*** DATA FOR ANALYSIS Section Begins ***
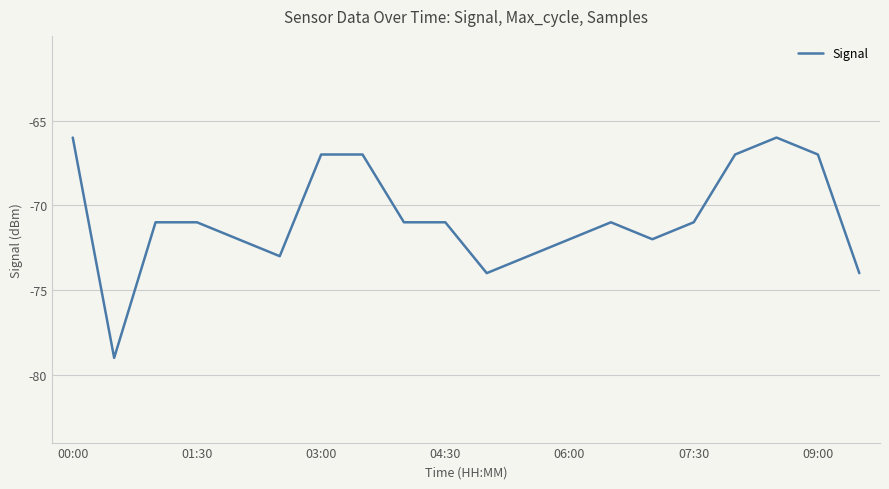

How many lines are shown in the chart?

1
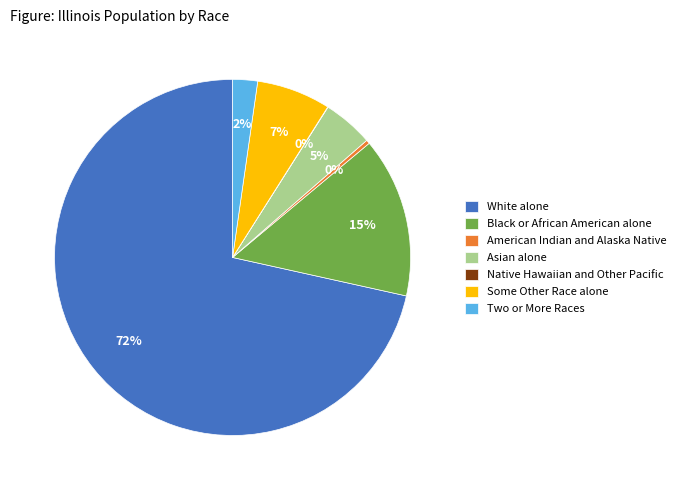

What percentage is the Some Other Race alone slice, to the nearest percent?

7%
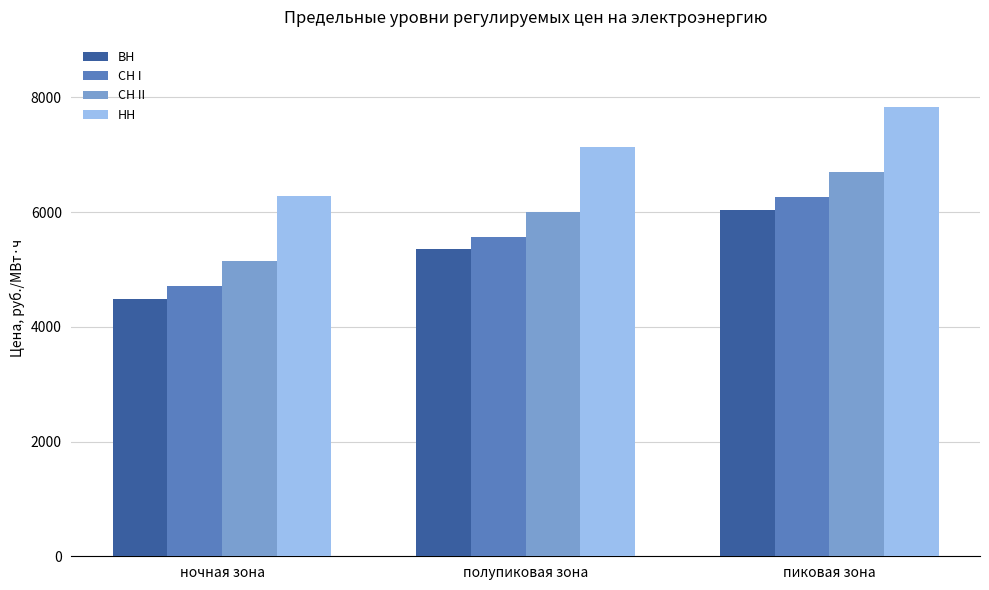

The ВН series shows 3551.4 at полупиковая зона. True or false?

False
*** DATA FOR ANALYSIS Section Ends ***
REQUIRED WORK: Copy the text of the listing above word for word, from the first line to the last, and leave out the pictures.

SOLUTION:
How many lines are shown in the chart?

1

What percentage is the Some Other Race alone slice, to the nearest percent?

7%

The ВН series shows 3551.4 at полупиковая зона. True or false?

False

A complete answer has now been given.